By American estimates, 25 percent of the world's oil and mineral deposits are locked beneath the northern ice cap, but will become available if the world warms enough. It would not be the first time that the Arctic has been free of ice. Analysis of soil samples drilled beneath the mile-thick ice cover have shown that Greenland was in the past rich in forests, vegetation and animal life.

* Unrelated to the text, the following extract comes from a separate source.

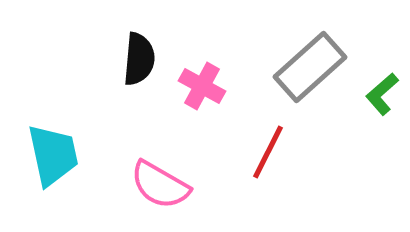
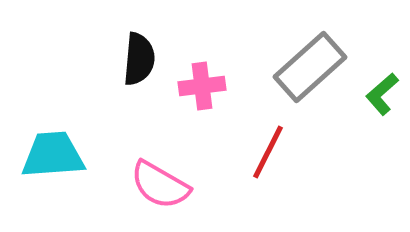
pink cross: rotated 36 degrees counterclockwise
cyan trapezoid: rotated 82 degrees counterclockwise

[Link: The Washington Times]

This may be one of those situations where everybody in the world is crazy but me, but I think not. Am I the only one who reads these stories of everyone scrambling for the oil riches in the Arctic and can't believe that the only concern seems to be whether the ice is going to melt fast enough and who is going to get nuked getting at all that oil? Come on guys. The reason the ice is melting is that we are burning too much oil! The best chance for the survival of our way of life, and maybe even us, is if that oil stays locked up by the ice. By the time the Arctic is ice free we will be in the throes of a massive environmental/climate shift that will alter our way of life beyond anything humanity has endured in the past and that will last indefinitely into the future. I have to believe that by that time we will have realized what we have done and removed ourselves from the hydrocarbon age.

4 comments:

Anonymous said...

This claim is bull. There is hardly any oil in that part of the world, apparently the geology is all wrong. Natural gas is perhaps another matter. As for removing ourselves from the hydrocarbon age, don't worry, mother nature will do it for us, with a nice juicy die-off.

Bill said...

Thanks for the comment. You are probably right. I hope you are. I wasn't commenting as much about the oil itself as about the huge irony of using the negative side effects of oil as a means to get more oil. It takes my breath away.

Anonymous said...

No worries Bill, but am not to sure you mean by "probably right". Were you referring to the oil in the arctic, or the die-off? I hope I am right about the first because the thing I am hoping I am wrong about (a big juicy die-off) will come to pass if we find some way to keep this whacky economic system growing for much longer!

Cheers,

John

Bill said...

I was talking about the oil but I am afraid you are probably right about the juicy die-off as well. We continue to seek solutions to our energy limits that will replace what we are losing rather than seek solutions that will allow us to adjust our consumption to what we really have. As long as that is the case we will face some sort of reckoning down the line. A stressed population living in a stressed environment can find innumerable ways to collapse and in fact the die-off will probably be a many-headed monster.